In Mexico, Día de los Muertos celebrates the continuity of generations through loving reunion with those who came before. In traditional Jewish mourning, the shivah creates dedicated time for grief—a week where the mourner is surrounded by community followed by a year when life pauses to reflect. In Māori culture, the tangihanga involves days of rituals, stories, songs, and dances to honor the dead. In many Native American traditions, the dead are not seen to “pass away”— but “walk on,” continuing the journey in a place we cannot see.
These cultures create space for grief to be public, communal, and ongoing. They build altars. They tell stories. They make the deceased part of the living world.
Because the goal of grief is not to accept the death – but to fully live beyond it.
I maintain connections with my loved ones by including them in my life. I talk to those I’ve lost. I ask them for signs. I place images of them on a permanent ofrenda in my home. I celebrate their birthdays. And, I share stories about them with those I love, inviting their memory to live on – outside of me.
For Angie’s birthday this July, my son is already planning a celebration; filled with games, puzzles, and a “giant, sink sized, bowl of ice cream for everyone to share.” You have all been invited to join.
As Kessler writes, “When someone dies, the relationship doesn’t die with them.” The relationship transforms, continues, and becomes something new. But, the one thing it could never do, is end.
Letting Grief Change Us
Allowing grief to change us means to acknowledge that we are different on the other side of loss. We can no longer be who we were because part of our story is gone. Because the tiny part of us that only existed in the reflected gaze of our loved one – disappears in their absence, too.
And, we must mourn for who we will no longer be.
But, our story – our connection – goes on. Our life becomes their legacy. And, we transform – not into a container of their memories but a living testament to their life. To live with them. To live for them. To live.
If we do—if we lean into the grief rather than away from it—we’ll begin to unearth a twisted and brambled path toward a life that holds more meaning and beauty than the one we knew before.
An Invitation
If you’re reading this and navigating your own loss today, here’s what I want you to know.
You’re not alone.
Everyone who has ever lived has lost. And, even if you feel like you’re on an island right now and no one else understands – this whole world is marked by grief. Give it time. Let others catch up. You may just be leading the way.
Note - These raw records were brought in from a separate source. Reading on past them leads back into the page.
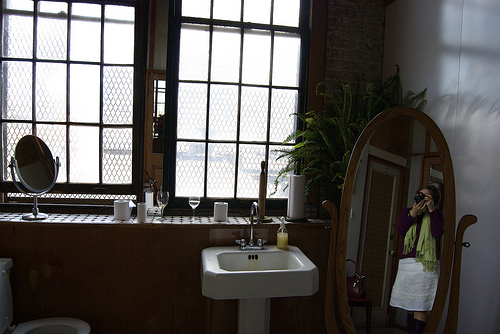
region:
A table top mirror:
[10, 130, 65, 222]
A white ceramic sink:
[197, 240, 328, 298]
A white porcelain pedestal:
[236, 290, 278, 332]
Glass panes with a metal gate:
[100, 63, 136, 182]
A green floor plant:
[302, 106, 341, 183]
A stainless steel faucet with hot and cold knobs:
[234, 198, 274, 254]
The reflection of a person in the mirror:
[385, 173, 447, 311]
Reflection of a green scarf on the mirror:
[393, 215, 443, 271]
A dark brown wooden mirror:
[317, 98, 480, 328]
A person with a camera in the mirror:
[405, 181, 441, 221]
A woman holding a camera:
[390, 183, 450, 324]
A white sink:
[204, 245, 318, 332]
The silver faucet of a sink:
[240, 202, 265, 249]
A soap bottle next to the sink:
[273, 218, 287, 248]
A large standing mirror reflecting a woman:
[346, 115, 453, 332]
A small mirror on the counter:
[10, 135, 62, 220]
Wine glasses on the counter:
[156, 192, 202, 219]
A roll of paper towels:
[284, 171, 309, 222]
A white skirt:
[392, 257, 437, 310]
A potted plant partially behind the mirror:
[282, 80, 425, 224]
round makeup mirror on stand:
[10, 132, 62, 219]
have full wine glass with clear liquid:
[186, 190, 201, 222]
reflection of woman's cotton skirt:
[386, 252, 440, 312]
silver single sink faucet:
[235, 202, 270, 252]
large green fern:
[273, 68, 428, 208]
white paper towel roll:
[285, 172, 306, 219]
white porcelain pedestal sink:
[200, 241, 322, 332]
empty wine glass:
[153, 188, 170, 223]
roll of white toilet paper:
[113, 194, 132, 221]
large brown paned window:
[167, 0, 313, 207]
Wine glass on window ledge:
[154, 190, 171, 222]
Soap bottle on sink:
[269, 216, 290, 249]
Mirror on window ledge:
[6, 134, 62, 221]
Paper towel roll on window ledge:
[284, 156, 306, 223]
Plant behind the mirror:
[292, 67, 439, 222]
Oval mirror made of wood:
[320, 107, 477, 332]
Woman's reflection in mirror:
[390, 177, 442, 330]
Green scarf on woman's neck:
[406, 202, 435, 272]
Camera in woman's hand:
[406, 190, 431, 209]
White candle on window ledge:
[206, 194, 231, 221]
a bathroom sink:
[193, 237, 322, 308]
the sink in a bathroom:
[193, 242, 322, 305]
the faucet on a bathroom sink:
[237, 198, 265, 255]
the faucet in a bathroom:
[228, 198, 270, 251]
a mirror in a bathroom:
[338, 103, 459, 333]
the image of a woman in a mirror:
[360, 149, 443, 323]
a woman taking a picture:
[406, 183, 438, 217]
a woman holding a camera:
[407, 170, 439, 238]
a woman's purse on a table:
[338, 250, 365, 301]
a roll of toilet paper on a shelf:
[82, 198, 132, 223]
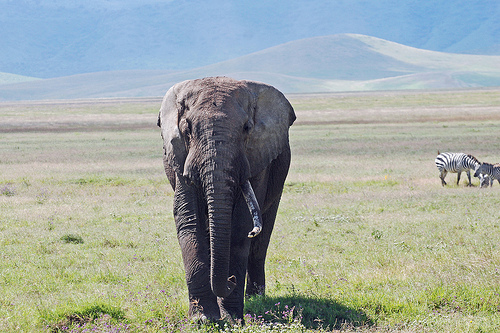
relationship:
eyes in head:
[240, 120, 250, 133] [156, 72, 296, 296]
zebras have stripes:
[433, 151, 489, 187] [437, 152, 448, 169]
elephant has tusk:
[158, 71, 296, 332] [239, 177, 264, 239]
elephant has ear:
[158, 71, 296, 332] [245, 76, 297, 175]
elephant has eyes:
[158, 71, 296, 332] [240, 120, 250, 133]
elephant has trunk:
[158, 71, 296, 332] [200, 174, 240, 300]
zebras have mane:
[433, 151, 489, 187] [467, 152, 485, 166]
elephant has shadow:
[158, 71, 296, 332] [243, 294, 378, 329]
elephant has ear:
[158, 71, 296, 332] [152, 89, 187, 181]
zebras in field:
[433, 151, 489, 187] [5, 87, 498, 332]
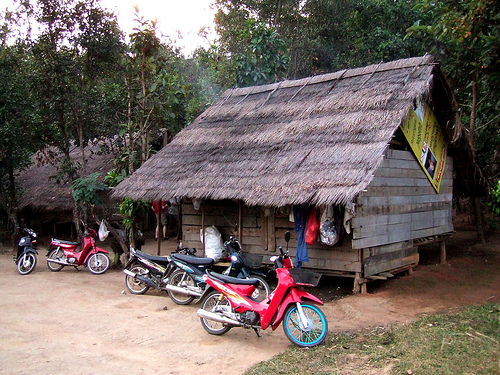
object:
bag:
[200, 224, 228, 263]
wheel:
[281, 303, 329, 348]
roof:
[106, 52, 442, 210]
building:
[0, 51, 499, 297]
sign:
[397, 98, 450, 195]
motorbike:
[194, 230, 329, 347]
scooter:
[161, 223, 271, 305]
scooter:
[122, 239, 197, 296]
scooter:
[45, 226, 112, 275]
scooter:
[13, 228, 40, 276]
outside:
[0, 182, 500, 375]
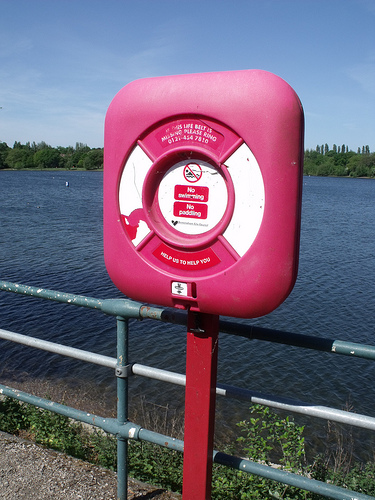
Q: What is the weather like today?
A: It is clear.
Nurture your relationship with your loved one.
Talk to the one you’ve lost. Tell their stories. Remember what made them special. Continue their traditions, leave a space for them at your table, hang a picture in your home. Invite them into your life and give your love somewhere to go.
Your grief is for you.
Grief is not here to hurt you, it’s here to help you heal. Invite it in, turn down the noise so it can speak, and listen. Trust what you’re feeling. And, honor it—even when it’s inconvenient or other people don’t understand.
Ask for what you need.
On the rare occasion that you actually know what you need – ask for it. When people say “let me know what I can do”, tell them you have no clue. Let them just pick something and do it. Then, receive it with open arms.
Do it differently.
Most importantly, give yourself permission to do it differently. Honestly. Authentically. To break the cycles of self-abandonment, of pushing through, of stuffing it all down.
Your grief is trying to teach you something. Allow yourself to learn.
As C.S. Lewis said: “Grief is like a long valley, a winding valley, where any bend may reveal a totally new landscape.”
We never know what’s around the bend in our grief. But if we keep walking—keep moving – we might just find that the new landscape, though different, holds its own kind of gift.
We will find ourselves changed – that is true. But, that change might be exactly what we need to finally come home to our life.